FANG: What can you discuss about director Joe Lynch’s KNIGHTS OF BADASSDOM?
KWANTEN: Joe was f**king amazing. He’s one of the coolest guys I’ll ever meet. The story of my character in the beginning of the film is that, he finds out the love of his life has been cheating on him, so he goes back home to his flatmates, played by Steve Zahn and Peter Dinklage, who kidnap him, for lack of a better word. They take him to a local larping game-live action role playing. Things start getting a little weird with the game, traces of blood… and then it suddenly goes from a very comical sort of film into more of a horror world. It dances that fine line between horror and comedy. You have blood, gore and out and out shock value. I’m very excited to see how that one turns out. We are hoping to release it at Comic-Con next year, which would be a superb launching pad.
FANG: Are there a lot of neat demon FX in the movie?
KWANTEN: Yeah, we used the guys from Spectral Motion [HELLBOY 2, BLADE: TRINITY]]. Joe called in a favor from Guillermo del Toro to get them. That was great too, not having to deal with a bunch of CGI stuff, which was better for us as actors to be able to act with live creatures, like the 14-foot beast I’m up against called Abominog. It’s crazy.
FANG: What are your career goals at this stage?
KWANTEN: I’m actually well beyond where I thought I’d be at this point, so if I get struck by lightning when I walk outside of this building, I’d die a happy man right now. But I’m just continuing to push the creative boundary; I’m playing Charles Manson in a new film called THE FAMILY, I’m doing a romantic comedy next year, another one in South Africa for [director] Bruce Beresford…

FANG: Who is the Manson movie for?
KWANTEN: That’s for Scott Kosar, who wrote THE MACHINIST and THE TEXAS CHAINSAW MASSACRE remake.
FANG: He’s directing it and writing it?
KWANTEN: Yeah.
FANG: What’s the angle?
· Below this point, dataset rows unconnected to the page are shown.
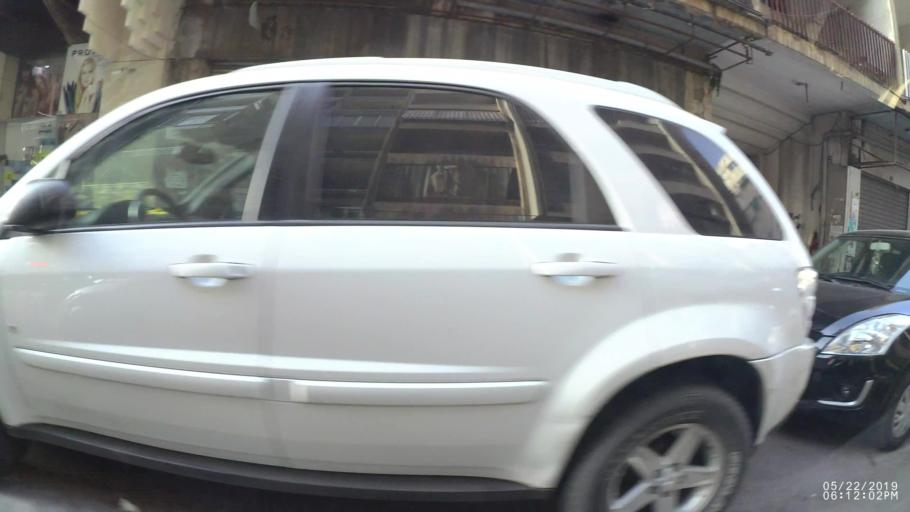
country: LB
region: Beyrouth
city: Ra's Bayrut
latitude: 33.8968
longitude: 35.4796
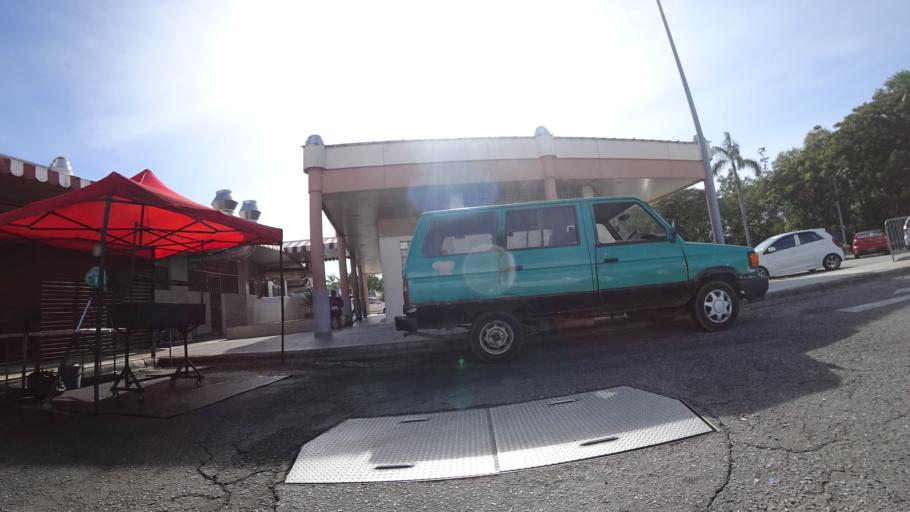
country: BN
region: Brunei and Muara
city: Bandar Seri Begawan
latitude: 4.9375
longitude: 114.8335
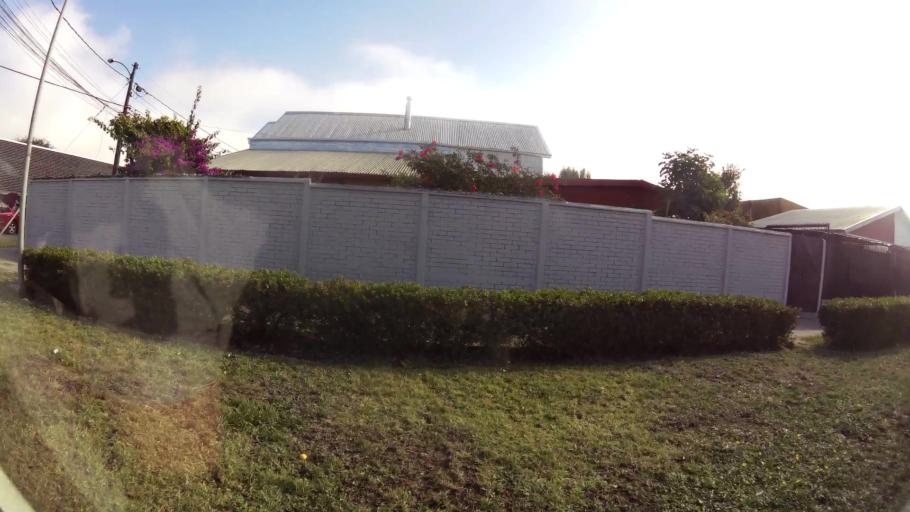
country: CL
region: Biobio
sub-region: Provincia de Concepcion
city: Concepcion
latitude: -36.7955
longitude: -73.0998
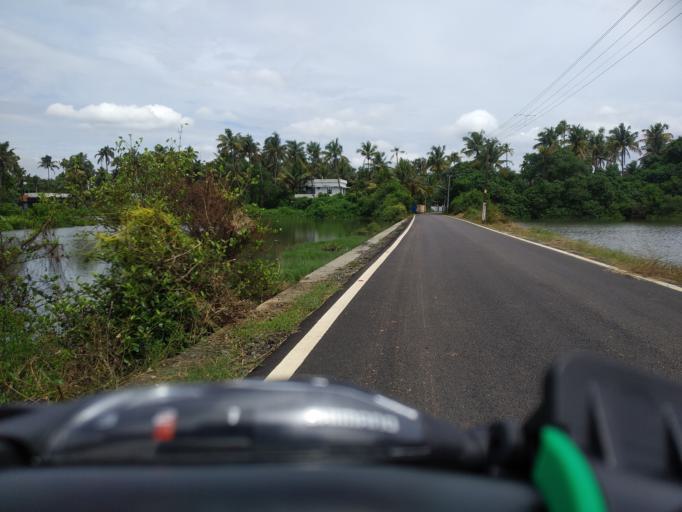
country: IN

It’s been told so many times.
KWANTEN: Yeah, but it hasn’t been told overly well, for lack of a better phrase. We really want to try to humanize the victims. The little that we do know about Manson has been amplified; we’re starting to find out a lot more than we actually did at first. Scott’s done an abundance of research already, and I’m well on my way to following him. I realize there’s a lot more to the madness of Manson than meets the eye, and there’s a reason why he had so many followers, and why they’d do anything for him.
FANG: You’re going to be visiting some pretty dark places on that one. Are you looking forward to that? Nervous at all?
KWANTEN: I go into every project with a sense of a little bit of nervousness because you care about it, so there’s that air of trepidation. This is a real-life iconic figure that you have to bring to life and do it with authenticity and believability.
FANG: Would you sit down with the maniac himself for research, if given the opportunity?
KWANTEN: Sure. I’m a masochist of a different sort [Laughs]. It would be sort of like Clarice Starling going to visit Hannibal Lecter!